Getting Kessler’s buy-in was only one piece of the acquisition challenge. Cameron also wanted to secure financing from BAT, whose CEO, conveniently, she had known for more than 20 years. She and Nicandro Durante had worked side by side in London, and he says he considered her “the ideal person to navigate through this deal.” Still, to make the deal palatable to antitrust regulators, she had to get Imperial to buy several major brands. “It was tough, tough, tough,” says Kessler, who watched Cameron skillfully unite disparate parties. One weekend in early July, Cameron’s CFO, Tom Adams, was in the office for 14 hours straight, stymied by the difficult negotiations with Imperial, and he emailed the boss at 1:30 a.m. Cameron was in bed with the TV on and her phone’s text-message alert turned up loud. She promptly popped an email to Imperial CEO Alison Cooper as the sun was rising in England. “We’ve got to get this done,” Cameron recalls writing.
“We’re quite tough negotiators,” says Cooper, who is No. 2 on Fortune’s list of Most Powerful Women in Europe, the Middle East, and Africa. She talked with Cameron a half-dozen or so times en route to a $7.1 billion purchase, and says she found Cameron always “focused” and “constructive.”
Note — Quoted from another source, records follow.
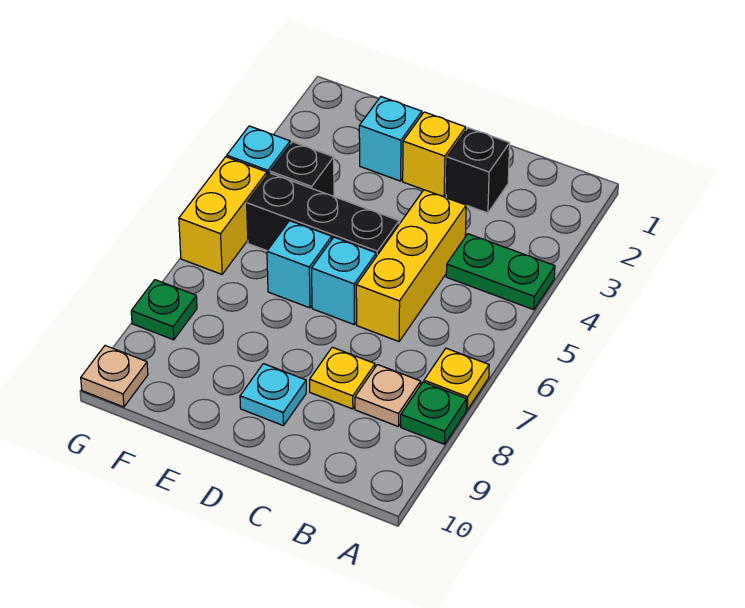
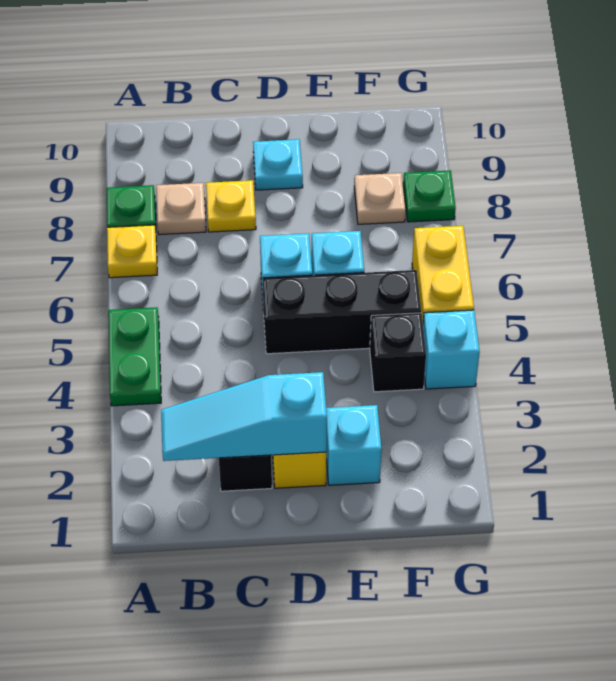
green 1x2 plate [446,234,555,310] -> green 1x2 plate turned to [108,307,161,406]
none -> cyan 1x3 slope [161,372,327,461]
yellow 1x3 brick [356,190,466,342] -> none
tan 1x1 plate [81,346,148,407] -> tan 1x1 plate moved to [354,173,406,224]

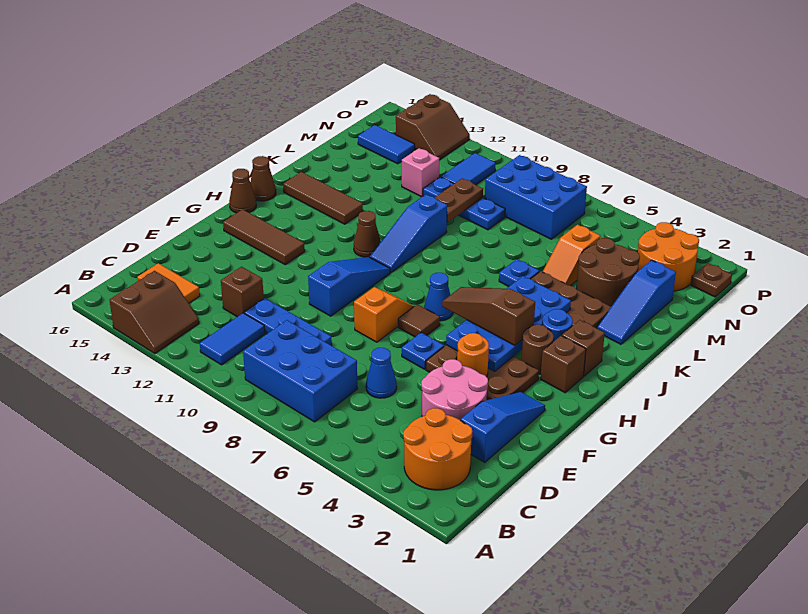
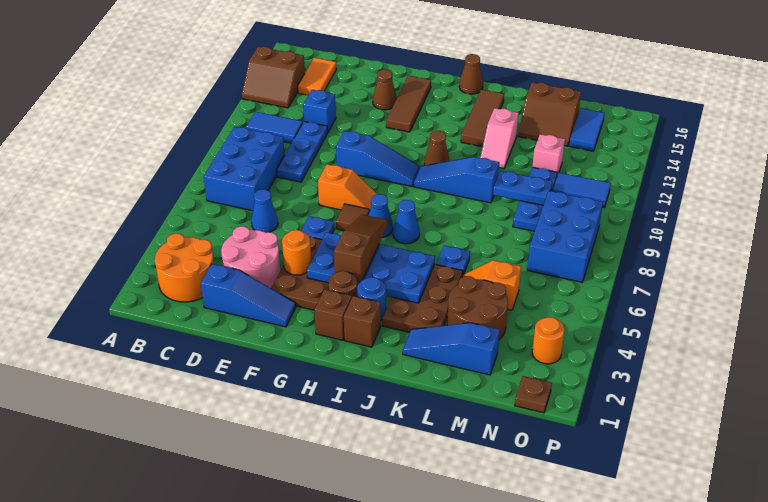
brown 1x1 brick [221,267,264,317] -> blue 1x1 brick [303,90,336,133]
brown 1x1 cone [229,169,256,213] -> brown 1x1 cone moved to [373,69,397,110]
none -> blue 1x1 cone [393,200,420,244]
none -> pink 1x2 slope [480,108,519,169]
brown 1x2 plate [435,178,483,222] -> blue 1x2 plate [493,171,552,205]
orange 2x2 round brick [638,222,699,291] -> orange 1x1 round brick [532,317,565,364]
brown 2x2 slope [396,94,470,160] -> brown 2x2 slope moved to [518,82,581,146]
IMPERIAL TOBACCO CEO ALISON COOPERPHOTO: CHRIS RATCLIFFE—GETTY IMAGES
So Cameron’s and Cooper’s companies will be facing off on several fronts—Newport vs. Kool, Camel vs. Winston, Vuse vs. Blu—if regulators approve the deal for Reynolds to buy Lorillard. Getting this intricate transaction through Federal Trade Commission scrutiny figures to be more difficult than the Reynolds-B&W deal 10 years ago. That combination involved two weak players with declining brands in a market with declining cigarette prices. By contrast, Reynolds and Lorillard are two strong companies with growing brands in an environment of rising cigarette prices. And even though Altria will remain No. 1 with Marlboro, buying Lorillard would make Reynolds the owner of two of America’s three top premium cigarette brands. And those two brands, Camel and Newport, are particularly popular among twentysomethings.
Cameron is hoping to get a regulatory greenlight on the deal by mid-2015. But she’s already devising her new plan for Reynolds to transform the industry. She wants to invest aggressively in products “that have the potential to reduce harm,” she says. Since she doesn’t know if e-cigarettes are harmless (and the extent of FDA regulation is so far unclear), she says Reynolds will not behave like the category’s upstarts—she won’t sell bubblegum- and fruit-flavored Vuse products that might attract kids. “There is no upside in selling anything to consumers under age 18,” she says.
What about pot? Is she tempted to experiment in the burgeoning marijuana market? “Smoking pot,” she says, “is potentially worse than smoking tobacco.” Really? “Yes, it’s dreadful. You’re combusting marijuana leaves.” (She smoked pot, she admits, but hasn’t in 35 years. “I did inhale.”) But she is open to opportunities. “If marijuana becomes legal on a national basis, we’d evaluate it.”
Being open to opportunities is something that has worked well for Cameron throughout her rollicking career. Upon her return to Reynolds in May, she signed a contract for two years, at an annual salary of $1.3 million—plus a bonus tied to her finding a successor—but she’s willing to stay three years if the board needs her. “Obviously, I want to complete the transaction,” she says, meaning that she will make sure that Reynolds and Lorillard are fully integrated. “My husband calls this a detour on our way to our retirement,” she says, no doubt hoping that he is as adaptable as she is.
This story is from the October 6, 2014 issue of Fortune.